Oltre alla robotica personalizzata, nello stesso ospedale, è in sperimentazione la robotica umanoide. «Pepper è un robot umanoide – continua il presidente della Sigot – utilizzato per la riabilitazione di gruppo. In particolare, stiamo testando la sua efficacia nel progetto “Ro.sa” (Robot e sarcopenia). Gli anziani coinvolti, tutti affetti da perdita della massa e della forza muscolare a causa dell’invecchiamento, seguono gli esercizi proposti da Pepper. Il robot umanoide, grazie ai suoi occhi tecnologi e ai sensori posizionati sugli arti e il tronco dei pazienti, riesce a rilevare eventuali errori nella pratica degli esercizi fisici, proponendone la correzione. I risultati – sottolinea Pilotto – mostrano che gli effetti benefici per la muscolatura sono gli stessi ottenuti con l’aiuto del fisioterapista. In più, gli anziani appaiono maggiormente motivati a seguire l’allenamento proposto da Pepper, ritenendolo un momento ludico e di divertimento».

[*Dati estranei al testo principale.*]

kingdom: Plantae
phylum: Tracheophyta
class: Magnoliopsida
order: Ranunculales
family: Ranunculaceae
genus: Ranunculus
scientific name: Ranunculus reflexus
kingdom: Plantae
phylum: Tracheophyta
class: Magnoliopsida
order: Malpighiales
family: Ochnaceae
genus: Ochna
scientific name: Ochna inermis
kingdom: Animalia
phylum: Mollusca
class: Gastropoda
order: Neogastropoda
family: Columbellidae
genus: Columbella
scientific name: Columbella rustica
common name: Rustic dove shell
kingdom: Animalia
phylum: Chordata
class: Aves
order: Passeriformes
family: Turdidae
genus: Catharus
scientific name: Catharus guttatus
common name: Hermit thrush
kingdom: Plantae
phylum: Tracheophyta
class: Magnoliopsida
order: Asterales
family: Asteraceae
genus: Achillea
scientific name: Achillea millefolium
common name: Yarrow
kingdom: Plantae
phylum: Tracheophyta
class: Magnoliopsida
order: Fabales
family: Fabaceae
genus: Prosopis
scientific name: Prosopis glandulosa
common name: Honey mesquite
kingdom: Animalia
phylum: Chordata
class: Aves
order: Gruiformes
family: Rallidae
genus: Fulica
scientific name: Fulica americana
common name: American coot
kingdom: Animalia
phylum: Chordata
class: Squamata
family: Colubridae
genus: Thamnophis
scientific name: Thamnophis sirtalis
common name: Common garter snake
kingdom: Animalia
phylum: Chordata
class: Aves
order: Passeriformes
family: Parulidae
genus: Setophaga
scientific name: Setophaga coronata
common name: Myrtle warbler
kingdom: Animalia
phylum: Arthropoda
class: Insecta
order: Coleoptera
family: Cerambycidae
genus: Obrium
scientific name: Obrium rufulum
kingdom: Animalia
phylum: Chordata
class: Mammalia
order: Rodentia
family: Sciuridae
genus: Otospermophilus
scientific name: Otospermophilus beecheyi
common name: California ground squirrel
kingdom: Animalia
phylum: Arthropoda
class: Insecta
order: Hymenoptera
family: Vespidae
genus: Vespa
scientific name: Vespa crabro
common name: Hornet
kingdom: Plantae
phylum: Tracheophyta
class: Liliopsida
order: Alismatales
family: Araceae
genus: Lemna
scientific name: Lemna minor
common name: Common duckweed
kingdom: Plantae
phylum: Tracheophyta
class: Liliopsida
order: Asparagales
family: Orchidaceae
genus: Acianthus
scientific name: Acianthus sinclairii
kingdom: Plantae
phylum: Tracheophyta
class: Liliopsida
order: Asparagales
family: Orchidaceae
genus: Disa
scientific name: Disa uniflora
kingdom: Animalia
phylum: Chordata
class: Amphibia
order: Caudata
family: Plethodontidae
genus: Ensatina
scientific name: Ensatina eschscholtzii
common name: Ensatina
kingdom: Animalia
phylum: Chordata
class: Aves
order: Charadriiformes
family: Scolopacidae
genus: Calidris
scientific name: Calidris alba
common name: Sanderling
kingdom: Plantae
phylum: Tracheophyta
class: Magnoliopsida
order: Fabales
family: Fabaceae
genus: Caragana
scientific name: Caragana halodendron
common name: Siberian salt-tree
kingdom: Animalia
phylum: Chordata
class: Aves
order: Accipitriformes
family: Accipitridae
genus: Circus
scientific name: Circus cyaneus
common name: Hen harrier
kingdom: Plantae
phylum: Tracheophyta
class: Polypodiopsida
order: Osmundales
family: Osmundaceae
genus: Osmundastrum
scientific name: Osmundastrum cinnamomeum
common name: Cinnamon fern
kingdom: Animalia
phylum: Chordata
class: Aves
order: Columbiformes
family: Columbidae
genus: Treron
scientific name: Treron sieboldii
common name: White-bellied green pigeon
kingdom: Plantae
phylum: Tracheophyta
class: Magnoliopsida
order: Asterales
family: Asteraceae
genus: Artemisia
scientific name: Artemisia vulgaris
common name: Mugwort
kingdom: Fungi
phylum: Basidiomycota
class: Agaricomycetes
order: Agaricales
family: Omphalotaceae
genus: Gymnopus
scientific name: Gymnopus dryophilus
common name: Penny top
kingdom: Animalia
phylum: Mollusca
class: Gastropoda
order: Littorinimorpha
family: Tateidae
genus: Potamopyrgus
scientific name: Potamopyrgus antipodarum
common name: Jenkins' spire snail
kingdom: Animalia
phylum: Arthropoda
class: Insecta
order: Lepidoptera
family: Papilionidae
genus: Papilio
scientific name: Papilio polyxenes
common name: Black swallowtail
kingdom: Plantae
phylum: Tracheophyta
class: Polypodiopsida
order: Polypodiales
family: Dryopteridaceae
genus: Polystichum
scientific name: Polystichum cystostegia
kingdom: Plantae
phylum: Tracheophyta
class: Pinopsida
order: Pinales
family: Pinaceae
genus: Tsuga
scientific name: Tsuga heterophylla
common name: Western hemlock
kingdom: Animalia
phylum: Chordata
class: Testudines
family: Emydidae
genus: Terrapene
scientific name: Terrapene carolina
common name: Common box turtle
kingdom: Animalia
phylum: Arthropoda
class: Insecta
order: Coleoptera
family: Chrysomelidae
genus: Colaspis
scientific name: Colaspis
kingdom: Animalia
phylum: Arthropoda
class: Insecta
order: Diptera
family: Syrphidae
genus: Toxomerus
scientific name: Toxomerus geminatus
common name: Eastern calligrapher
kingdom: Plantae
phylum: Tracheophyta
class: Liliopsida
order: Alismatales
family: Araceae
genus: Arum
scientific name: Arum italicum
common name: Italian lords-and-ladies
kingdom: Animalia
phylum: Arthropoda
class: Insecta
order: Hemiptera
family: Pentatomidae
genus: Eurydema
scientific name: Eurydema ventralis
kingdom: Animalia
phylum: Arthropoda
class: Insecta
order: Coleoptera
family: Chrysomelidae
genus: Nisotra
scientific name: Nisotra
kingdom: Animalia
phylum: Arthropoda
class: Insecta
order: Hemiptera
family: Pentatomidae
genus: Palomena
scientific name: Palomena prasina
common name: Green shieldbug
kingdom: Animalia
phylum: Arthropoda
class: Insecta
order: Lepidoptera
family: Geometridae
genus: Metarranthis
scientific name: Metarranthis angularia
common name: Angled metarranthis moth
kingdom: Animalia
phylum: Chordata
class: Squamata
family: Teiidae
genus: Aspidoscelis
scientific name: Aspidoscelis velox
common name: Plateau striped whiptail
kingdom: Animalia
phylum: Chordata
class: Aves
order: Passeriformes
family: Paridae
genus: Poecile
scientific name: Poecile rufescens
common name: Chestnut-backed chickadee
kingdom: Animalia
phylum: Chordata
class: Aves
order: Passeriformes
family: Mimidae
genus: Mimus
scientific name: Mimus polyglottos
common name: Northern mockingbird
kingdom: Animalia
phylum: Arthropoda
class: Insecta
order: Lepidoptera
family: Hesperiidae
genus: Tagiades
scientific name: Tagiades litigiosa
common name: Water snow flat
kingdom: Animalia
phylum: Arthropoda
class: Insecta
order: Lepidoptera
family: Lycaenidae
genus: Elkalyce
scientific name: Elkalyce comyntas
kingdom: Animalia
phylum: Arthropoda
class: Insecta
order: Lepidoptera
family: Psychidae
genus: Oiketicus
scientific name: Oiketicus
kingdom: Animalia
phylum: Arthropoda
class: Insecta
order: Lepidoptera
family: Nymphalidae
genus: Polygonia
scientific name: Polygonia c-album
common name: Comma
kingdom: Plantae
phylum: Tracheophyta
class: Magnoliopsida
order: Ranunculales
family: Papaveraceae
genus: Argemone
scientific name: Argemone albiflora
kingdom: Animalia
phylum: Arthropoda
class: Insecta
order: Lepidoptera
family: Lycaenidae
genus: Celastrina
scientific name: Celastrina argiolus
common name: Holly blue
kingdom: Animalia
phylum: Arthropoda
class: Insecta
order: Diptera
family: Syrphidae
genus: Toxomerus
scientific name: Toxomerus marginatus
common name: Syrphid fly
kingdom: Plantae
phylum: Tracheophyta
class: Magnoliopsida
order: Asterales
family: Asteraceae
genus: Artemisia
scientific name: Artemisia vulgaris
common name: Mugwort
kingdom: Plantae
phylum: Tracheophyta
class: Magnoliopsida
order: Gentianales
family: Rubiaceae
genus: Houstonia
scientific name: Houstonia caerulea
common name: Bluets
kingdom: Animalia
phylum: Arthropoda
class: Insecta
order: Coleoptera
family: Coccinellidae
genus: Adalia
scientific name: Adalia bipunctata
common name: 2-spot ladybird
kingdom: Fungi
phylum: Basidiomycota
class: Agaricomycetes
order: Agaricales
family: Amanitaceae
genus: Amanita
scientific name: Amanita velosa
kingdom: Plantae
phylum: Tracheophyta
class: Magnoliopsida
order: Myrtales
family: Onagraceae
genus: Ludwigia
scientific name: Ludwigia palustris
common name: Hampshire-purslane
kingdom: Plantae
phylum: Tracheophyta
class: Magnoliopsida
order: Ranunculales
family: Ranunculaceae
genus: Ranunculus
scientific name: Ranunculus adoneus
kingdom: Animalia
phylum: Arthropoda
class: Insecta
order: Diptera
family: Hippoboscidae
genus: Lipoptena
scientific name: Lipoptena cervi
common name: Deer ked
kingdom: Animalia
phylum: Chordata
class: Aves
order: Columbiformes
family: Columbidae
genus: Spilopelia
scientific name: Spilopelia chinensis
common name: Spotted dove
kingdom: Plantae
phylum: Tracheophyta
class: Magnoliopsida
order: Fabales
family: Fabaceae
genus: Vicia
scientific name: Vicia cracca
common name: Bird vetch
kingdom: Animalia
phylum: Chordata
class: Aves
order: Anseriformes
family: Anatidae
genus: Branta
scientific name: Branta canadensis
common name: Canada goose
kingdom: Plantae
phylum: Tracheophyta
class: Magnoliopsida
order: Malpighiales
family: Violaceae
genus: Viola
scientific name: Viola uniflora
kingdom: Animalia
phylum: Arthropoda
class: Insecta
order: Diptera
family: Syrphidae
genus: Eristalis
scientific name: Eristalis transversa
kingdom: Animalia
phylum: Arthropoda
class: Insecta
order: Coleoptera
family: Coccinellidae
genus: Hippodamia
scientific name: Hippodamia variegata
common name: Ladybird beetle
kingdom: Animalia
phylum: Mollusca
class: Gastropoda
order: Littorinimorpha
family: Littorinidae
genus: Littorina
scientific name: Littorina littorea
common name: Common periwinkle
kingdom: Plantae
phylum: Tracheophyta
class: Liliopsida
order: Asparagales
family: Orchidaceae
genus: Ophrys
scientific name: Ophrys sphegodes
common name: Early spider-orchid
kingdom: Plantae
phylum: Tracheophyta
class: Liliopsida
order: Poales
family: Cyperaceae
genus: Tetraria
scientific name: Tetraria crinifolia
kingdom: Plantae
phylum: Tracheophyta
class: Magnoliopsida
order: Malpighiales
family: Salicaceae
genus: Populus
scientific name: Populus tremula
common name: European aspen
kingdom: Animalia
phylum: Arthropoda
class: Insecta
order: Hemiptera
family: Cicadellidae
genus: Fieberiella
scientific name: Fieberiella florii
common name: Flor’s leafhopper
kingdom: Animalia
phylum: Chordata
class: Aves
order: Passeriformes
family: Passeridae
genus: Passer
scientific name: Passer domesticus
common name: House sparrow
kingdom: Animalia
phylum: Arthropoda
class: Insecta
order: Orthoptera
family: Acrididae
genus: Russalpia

La robotica è tra le ultime frontiere della tecnologie applicate alla diagnostica ed al trattamento in ambito geriatrico, ma non l’unica. «Le tecnologie utilizzate in ambito sanitario, oltre alla robotica, possono essere suddivise in altre tre principali categorie: l’ICT (Information and Communication Technology), la domotica e la tecnologia sensoristica. Tutte strumentazioni in grado, in maniera e misura diversa, di migliore la vita dei nostri pazienti», assicura lo specialista.
Ma se lo sviluppo di questi modelli procede spedito in alcune realtà, con un’ulteriore accelerazione imposta dalla pandemia da Covid-19, restano ancora molti ostacoli da superare affinché la diffusione sia capillare. «Innanzitutto – evidenzia Pilotto -, la rete, che non è diffusa ed efficiente ovunque. Poi l’effettivo utilizzo dei device, spesso anche costosi. In terzo luogo, l’alfabetizzazione digitale va ancora costruita, visto che non solo gli anziani, ma anche i caregiver spesso non sono competenti. Poi, c’è la messa in rete: non esiste un’anagrafica dei pazienti, ancor meno di quelli fragili. Non c’è nulla da dimostrare in merito all’efficacia della tecnologia, ma bisogna ragionare su come migliorarne l’implementazione. Entro a 4-5 anni le tecnologie dovranno essere diffuse ovunque e, per questo, è necessario agire in fretta. Affinché – conclude il presidente SIGOT – non restino un privilegio di pochi centri di eccellenza, ma una realtà alla portata di tutti».